「荒廃」など

『産経』の記事;


【集う】「道徳教育をすすめる有識者の会」発足記念の集い(8日、東京都港区の虎ノ門パストラルホテル)
2008.10.9 22:49

 

 日本人は何を失ってしまったのかを確認する2時間だった。

 「感動できる美しい話を子供に伝え、『徳目』を教えることが道徳教育だ」。会の代表世話人である渡部昇一上智大名誉教授は、会場を埋めた約500人の参加者にそう呼びかけた。

 子供を一人前に育てるには何が必要か。現在の道徳教育にはしつけや人生訓、生きる指針が欠けていると訴えた。だからこそ、平成22年秋をめどに中学生向けの道徳教科書を作成し市販すると意気込みをみせた。

 会には保守系有識者約160人が世話人や賛同者に名を連ねる。この日も、岡崎久彦・元駐タイ大使や中山成彬・前国土交通相石井公一郎・元ブリヂストンサイクル社長、漫画家のさかもと未明さんと多士済々がそろった。安倍晋三元首相からも会の発足を祝うメッセージが寄せられた。

 3人のパネリストは三者三様の道徳観を披露。「ヤンキー先生」として知られる義家弘介参院議員は、携帯電話の登場以降、子供は有害な情報に直接さらされていると指摘。「道徳は子供を健全に育て、守るためのもの」と語った。日本バレーボール協会名誉会長、松平康隆氏も「今の日本はルールさえ守られていない」と厳しい。

 ともすれば重くなるムードを和らげたのは服飾評論家、市田ひろみさん。「昔は親だけやなく、近所のおっちゃんも怖かったもんです」とはんなり話し、笑いを誘った。それでも「今の子供ががまんできないのは親が教えないから。道徳は人に迷惑をかけない生き方のルール」と引き締めた。
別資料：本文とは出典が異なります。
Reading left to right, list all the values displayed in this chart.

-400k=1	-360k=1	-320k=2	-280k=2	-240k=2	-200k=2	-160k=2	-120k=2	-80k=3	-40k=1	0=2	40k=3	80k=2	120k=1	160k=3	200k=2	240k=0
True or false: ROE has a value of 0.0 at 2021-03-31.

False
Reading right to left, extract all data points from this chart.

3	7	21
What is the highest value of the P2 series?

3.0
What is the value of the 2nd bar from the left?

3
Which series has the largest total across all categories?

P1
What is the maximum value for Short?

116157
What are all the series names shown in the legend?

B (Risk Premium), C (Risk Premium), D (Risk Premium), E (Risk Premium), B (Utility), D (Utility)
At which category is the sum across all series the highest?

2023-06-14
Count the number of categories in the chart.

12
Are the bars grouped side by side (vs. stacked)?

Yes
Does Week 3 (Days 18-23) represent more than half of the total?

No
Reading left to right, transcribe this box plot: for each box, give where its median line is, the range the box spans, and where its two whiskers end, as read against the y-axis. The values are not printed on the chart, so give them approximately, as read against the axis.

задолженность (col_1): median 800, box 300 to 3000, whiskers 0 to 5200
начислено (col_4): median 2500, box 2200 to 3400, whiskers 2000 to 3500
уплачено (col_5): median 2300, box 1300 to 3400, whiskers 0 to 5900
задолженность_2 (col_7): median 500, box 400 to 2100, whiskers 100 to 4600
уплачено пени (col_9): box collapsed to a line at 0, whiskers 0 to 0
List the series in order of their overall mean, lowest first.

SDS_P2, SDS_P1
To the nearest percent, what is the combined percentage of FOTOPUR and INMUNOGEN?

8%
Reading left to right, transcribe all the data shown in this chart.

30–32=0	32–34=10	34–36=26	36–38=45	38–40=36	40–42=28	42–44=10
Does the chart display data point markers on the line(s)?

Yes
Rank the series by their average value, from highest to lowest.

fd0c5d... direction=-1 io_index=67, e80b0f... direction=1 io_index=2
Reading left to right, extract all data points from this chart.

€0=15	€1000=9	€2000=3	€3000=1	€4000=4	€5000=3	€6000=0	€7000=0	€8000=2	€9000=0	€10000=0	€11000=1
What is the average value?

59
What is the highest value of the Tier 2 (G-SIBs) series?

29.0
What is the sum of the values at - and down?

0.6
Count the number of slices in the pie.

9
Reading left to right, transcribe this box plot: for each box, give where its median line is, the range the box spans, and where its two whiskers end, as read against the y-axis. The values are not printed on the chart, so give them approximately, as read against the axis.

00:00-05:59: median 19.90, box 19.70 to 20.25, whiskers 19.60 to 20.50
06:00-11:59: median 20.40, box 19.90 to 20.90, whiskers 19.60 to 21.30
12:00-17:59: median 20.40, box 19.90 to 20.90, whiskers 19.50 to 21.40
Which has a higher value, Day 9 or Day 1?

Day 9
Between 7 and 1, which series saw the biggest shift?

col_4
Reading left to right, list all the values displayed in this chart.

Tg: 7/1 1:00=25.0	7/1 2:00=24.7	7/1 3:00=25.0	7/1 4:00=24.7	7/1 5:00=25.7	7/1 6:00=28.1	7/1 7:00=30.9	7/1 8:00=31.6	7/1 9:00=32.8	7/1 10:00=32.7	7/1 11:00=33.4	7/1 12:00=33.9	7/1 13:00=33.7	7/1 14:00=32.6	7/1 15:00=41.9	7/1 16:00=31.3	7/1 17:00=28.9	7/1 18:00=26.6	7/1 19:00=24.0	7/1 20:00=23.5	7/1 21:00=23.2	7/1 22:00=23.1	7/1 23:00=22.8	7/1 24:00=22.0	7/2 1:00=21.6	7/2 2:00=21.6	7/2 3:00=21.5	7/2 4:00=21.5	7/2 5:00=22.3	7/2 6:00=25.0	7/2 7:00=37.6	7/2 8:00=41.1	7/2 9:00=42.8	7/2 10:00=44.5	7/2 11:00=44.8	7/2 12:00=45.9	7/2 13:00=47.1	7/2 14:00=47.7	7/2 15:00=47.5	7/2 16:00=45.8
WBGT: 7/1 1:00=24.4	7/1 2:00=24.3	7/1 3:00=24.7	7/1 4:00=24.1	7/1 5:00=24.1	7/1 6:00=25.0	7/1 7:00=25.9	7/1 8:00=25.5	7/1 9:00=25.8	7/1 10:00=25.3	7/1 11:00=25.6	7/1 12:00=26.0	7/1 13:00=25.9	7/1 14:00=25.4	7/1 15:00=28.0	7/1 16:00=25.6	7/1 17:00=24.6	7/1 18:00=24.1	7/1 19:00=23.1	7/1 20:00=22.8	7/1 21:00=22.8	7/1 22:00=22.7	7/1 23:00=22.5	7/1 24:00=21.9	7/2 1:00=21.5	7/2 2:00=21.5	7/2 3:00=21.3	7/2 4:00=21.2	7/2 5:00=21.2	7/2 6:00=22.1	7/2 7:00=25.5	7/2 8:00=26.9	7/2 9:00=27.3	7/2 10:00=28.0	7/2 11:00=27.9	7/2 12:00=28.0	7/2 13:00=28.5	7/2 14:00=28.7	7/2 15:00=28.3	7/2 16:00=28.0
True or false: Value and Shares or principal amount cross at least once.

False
 誰の言葉からも日本人の心の荒廃への危惧(きぐ)がのぞく。コーディネーターの八木秀次日本教育再生機構理事長は「日本人の劣化」と表現、「社会を建て直すには学校の道徳教育から始めるしかない」と締めくくった。(福田哲士)
http://sankei.jp.msn.com/life/education/081009/edc0810092255005-n1.htm

特にコメントはないけれども、「中山成彬・前国土交通相」のあの振る舞いは「道徳」的だったのかどうかという議論はなかったのかしら。そういえば、中山成彬が「アインシュタインの予言」*1の信者だということを知る*2。それから、松平康隆ってまだ生きていたのね。
小倉秀夫氏のコメントを引用しておく;

どうも我が国の保守系の方々を見ていると,「道徳」というのは自らが守るべき規律ではなく,他人,とりわけ自分よりも弱い立場にいる人々に押しつけたい規律を指すものと解されている節があるわけですが,「日本の伝統」といった場合にそれを江戸時代あたりまでさかのぼって考えるとすると,道徳的規律というのは,むしろ上の方の立場にいる人々ほど守らなければいけないものとされていたのではないかと思ったりなんかします。自らは守る気がない規律を自分より弱い立場のものに押しつけるようになったのは,「戦陣訓」あたりからなのでしょうか(私は,世界史選択だったので,詳細を存じ上げませんが。)。http://sankei.jp.msn.com/life/education/081009/edc0810092255005-n1.htm 
「戦陣訓」に関しては、東條英機が「自らかの*3「戦陣訓」を発布したにも拘わらず、自決し損ねて、自ら「生きて虜囚の辱を受け」てしまったことは皮肉といえば皮肉」*4と書いたことがあった。さて、これはいい加減な記憶に頼っているので出典を示せとか言われても困るのだが、太平洋戦争中に米軍などの捕虜になった日本兵は何でもかんでも包み隠さず供述してしまう傾向があったという。これは日本兵が道徳的でなかったということではなく、戦争捕虜には黙秘権が国際法上保障されているということを教えられていなかったからだろう*5

*1:See http://d.hatena.ne.jp/sumita-m/20080812/1218474669

*2:http://abirur.iza.ne.jp/blog/entry/741849/ http://d.hatena.ne.jp/Dr-Seton/20081006/1223282420

*3:「かの」は消し忘れだと思う。引用に際して、抹消しておく。

*4:http://d.hatena.ne.jp/sumita-m/20050820

*5:将校には教えられていたので、捕虜になった将校の多くは黙秘権を行使したという。